__What is needed__
Rewrite everything from the line containing "In the photograph" down to the end of the lines, replacing "dark grey suv" with "dark gray SUV" and leaving all else unchanged. Omit the pictures.

__Given data__
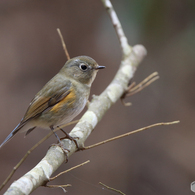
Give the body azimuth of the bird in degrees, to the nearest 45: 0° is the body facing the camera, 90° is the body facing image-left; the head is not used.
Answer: approximately 270°

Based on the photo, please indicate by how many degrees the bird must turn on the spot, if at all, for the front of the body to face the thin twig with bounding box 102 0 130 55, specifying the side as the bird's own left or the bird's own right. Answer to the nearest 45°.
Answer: approximately 45° to the bird's own left
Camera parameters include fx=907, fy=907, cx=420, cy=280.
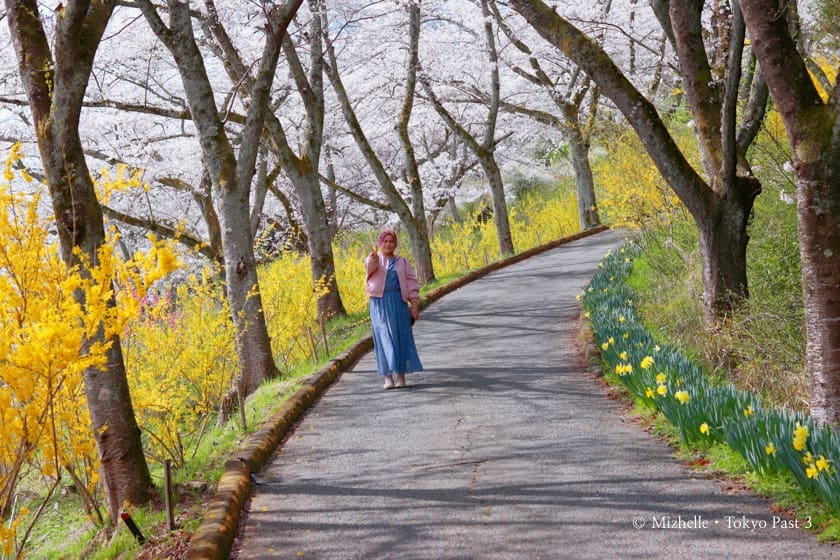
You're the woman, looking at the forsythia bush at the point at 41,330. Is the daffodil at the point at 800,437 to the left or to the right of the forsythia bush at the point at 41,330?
left

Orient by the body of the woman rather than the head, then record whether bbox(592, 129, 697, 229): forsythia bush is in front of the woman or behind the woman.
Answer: behind

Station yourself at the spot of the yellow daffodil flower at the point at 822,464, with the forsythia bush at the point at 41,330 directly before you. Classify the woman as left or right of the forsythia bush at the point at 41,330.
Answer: right

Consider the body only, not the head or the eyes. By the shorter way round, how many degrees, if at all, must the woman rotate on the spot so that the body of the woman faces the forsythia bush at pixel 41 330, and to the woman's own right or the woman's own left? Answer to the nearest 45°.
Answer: approximately 45° to the woman's own right

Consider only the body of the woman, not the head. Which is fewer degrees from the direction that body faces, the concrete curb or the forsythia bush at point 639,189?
the concrete curb

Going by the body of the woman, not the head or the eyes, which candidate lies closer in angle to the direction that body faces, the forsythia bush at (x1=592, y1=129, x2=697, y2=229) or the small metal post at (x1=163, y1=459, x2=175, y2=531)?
the small metal post

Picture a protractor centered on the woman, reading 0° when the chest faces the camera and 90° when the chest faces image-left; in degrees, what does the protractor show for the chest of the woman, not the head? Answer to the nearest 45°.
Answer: approximately 0°
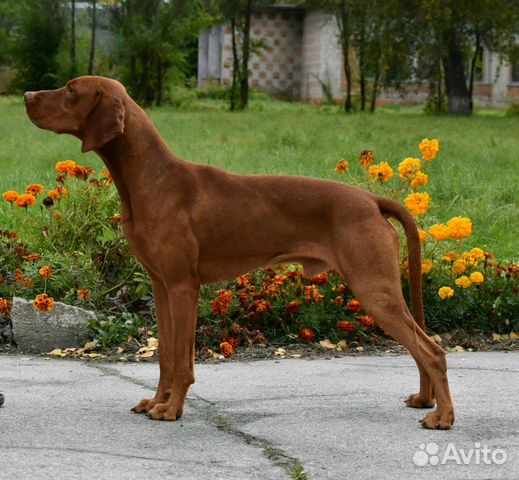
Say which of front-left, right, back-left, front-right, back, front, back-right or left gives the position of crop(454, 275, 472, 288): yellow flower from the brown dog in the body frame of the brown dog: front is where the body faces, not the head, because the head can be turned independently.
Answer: back-right

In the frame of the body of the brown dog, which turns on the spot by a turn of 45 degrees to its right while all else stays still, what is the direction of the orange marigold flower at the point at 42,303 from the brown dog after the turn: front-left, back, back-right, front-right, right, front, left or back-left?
front

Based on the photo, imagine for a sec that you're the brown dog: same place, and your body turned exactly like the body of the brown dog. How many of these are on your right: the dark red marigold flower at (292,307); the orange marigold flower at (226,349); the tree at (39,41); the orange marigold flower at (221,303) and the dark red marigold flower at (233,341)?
5

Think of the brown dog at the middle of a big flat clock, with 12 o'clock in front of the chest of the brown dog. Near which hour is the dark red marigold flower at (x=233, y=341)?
The dark red marigold flower is roughly at 3 o'clock from the brown dog.

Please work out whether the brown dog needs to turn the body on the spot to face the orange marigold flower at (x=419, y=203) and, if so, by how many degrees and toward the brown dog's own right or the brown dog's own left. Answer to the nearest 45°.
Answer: approximately 135° to the brown dog's own right

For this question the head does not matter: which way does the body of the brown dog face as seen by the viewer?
to the viewer's left

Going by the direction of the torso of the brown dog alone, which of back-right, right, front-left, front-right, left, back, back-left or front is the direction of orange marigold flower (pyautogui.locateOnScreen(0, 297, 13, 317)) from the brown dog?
front-right

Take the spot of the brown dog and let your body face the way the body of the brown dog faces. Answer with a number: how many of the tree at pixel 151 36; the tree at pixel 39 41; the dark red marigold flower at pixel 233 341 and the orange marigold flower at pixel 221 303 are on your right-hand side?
4

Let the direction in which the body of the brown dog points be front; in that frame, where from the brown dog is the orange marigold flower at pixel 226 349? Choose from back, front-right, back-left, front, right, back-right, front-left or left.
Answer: right

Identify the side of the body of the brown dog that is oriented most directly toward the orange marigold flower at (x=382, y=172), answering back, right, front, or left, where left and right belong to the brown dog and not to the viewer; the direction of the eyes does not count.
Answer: right

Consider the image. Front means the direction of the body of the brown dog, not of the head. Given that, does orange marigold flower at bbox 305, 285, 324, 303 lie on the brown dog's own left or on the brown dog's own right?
on the brown dog's own right

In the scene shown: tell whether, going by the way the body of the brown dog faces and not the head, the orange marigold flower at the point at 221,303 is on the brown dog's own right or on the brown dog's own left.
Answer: on the brown dog's own right
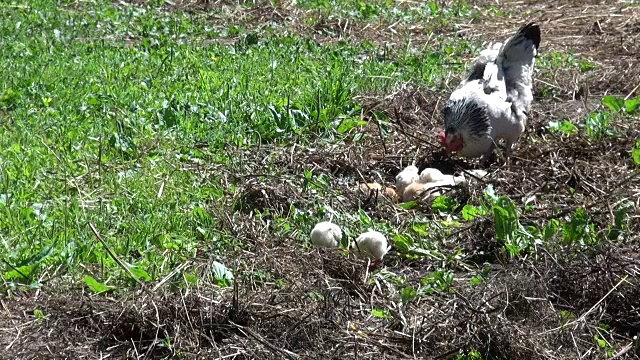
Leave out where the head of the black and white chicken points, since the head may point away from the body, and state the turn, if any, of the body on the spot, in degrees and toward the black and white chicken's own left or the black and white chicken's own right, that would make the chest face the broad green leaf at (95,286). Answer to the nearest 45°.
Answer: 0° — it already faces it

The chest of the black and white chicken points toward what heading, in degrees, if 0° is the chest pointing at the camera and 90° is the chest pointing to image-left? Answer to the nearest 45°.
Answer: approximately 45°

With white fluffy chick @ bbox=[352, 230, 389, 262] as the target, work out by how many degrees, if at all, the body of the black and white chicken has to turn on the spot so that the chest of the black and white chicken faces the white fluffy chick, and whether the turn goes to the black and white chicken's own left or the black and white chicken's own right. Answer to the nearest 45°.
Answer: approximately 45° to the black and white chicken's own left

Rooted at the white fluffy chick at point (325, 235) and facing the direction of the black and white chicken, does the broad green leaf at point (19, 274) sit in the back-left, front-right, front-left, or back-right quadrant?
back-left
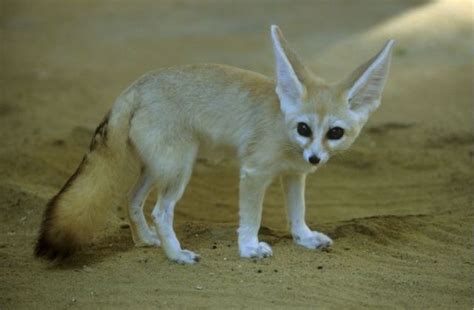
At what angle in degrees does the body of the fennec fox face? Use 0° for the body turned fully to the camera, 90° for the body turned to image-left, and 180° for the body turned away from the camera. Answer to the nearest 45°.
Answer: approximately 270°
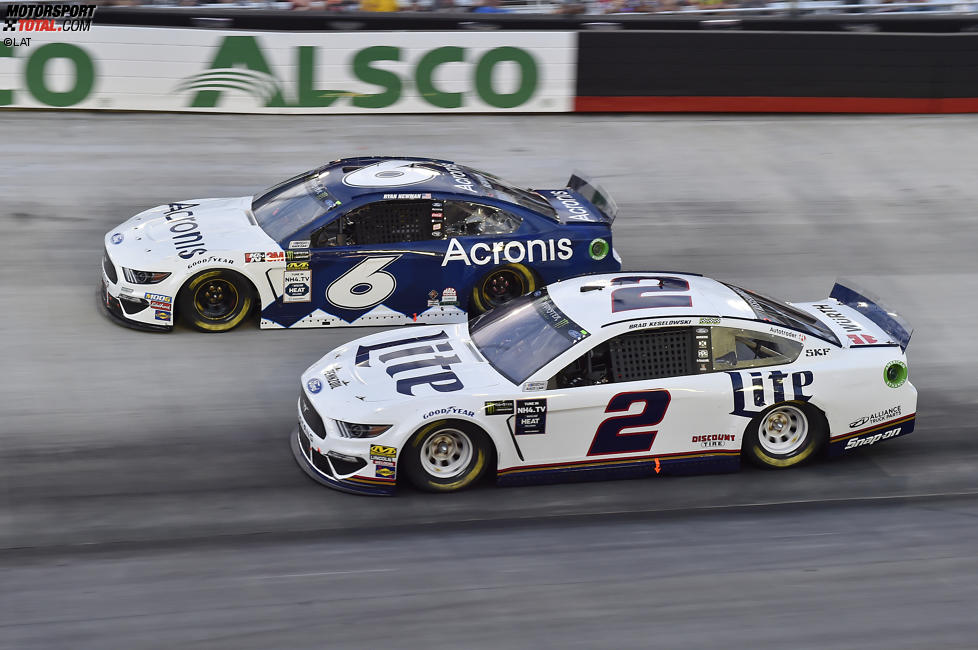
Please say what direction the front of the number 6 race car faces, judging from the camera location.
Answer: facing to the left of the viewer

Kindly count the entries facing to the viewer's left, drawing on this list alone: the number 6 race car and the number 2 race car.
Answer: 2

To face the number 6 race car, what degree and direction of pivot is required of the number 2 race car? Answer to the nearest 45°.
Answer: approximately 45° to its right

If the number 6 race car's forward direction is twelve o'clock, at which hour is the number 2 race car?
The number 2 race car is roughly at 8 o'clock from the number 6 race car.

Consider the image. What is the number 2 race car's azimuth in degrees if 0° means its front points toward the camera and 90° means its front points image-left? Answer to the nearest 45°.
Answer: approximately 90°
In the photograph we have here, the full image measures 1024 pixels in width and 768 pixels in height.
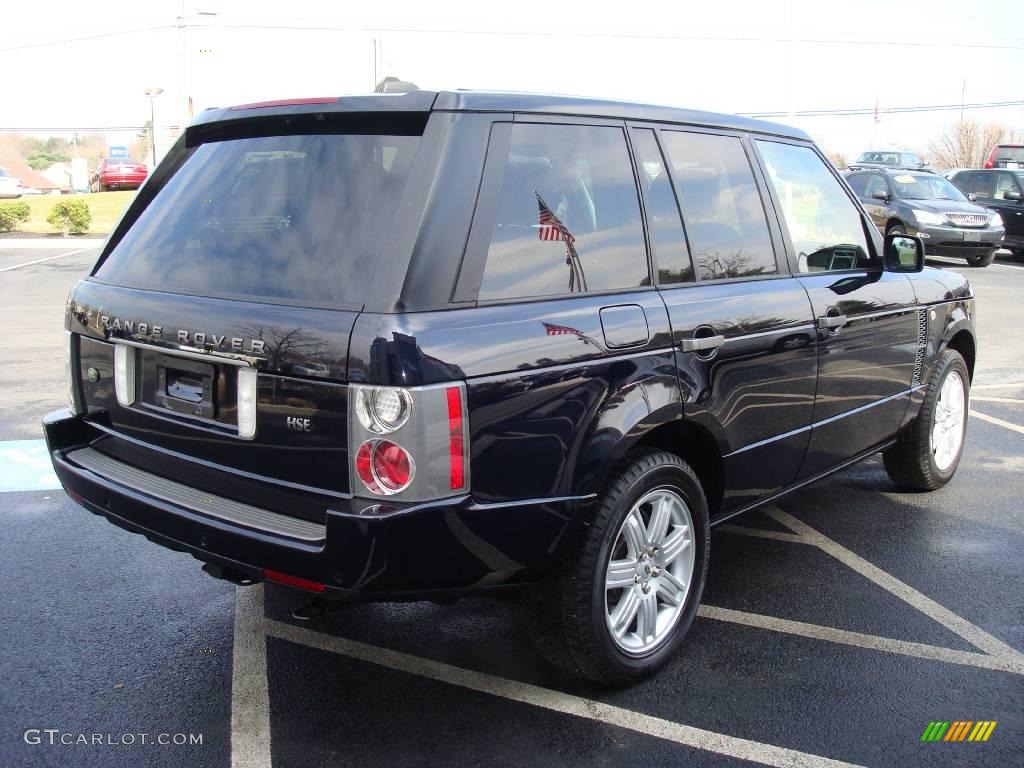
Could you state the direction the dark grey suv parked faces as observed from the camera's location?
facing the viewer and to the right of the viewer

__Result below__
In the photograph we have here, the full image measures 1024 pixels in width and 768 pixels in height.
Could you state the direction the dark gray SUV parked faces as observed from the camera's location?
facing the viewer and to the right of the viewer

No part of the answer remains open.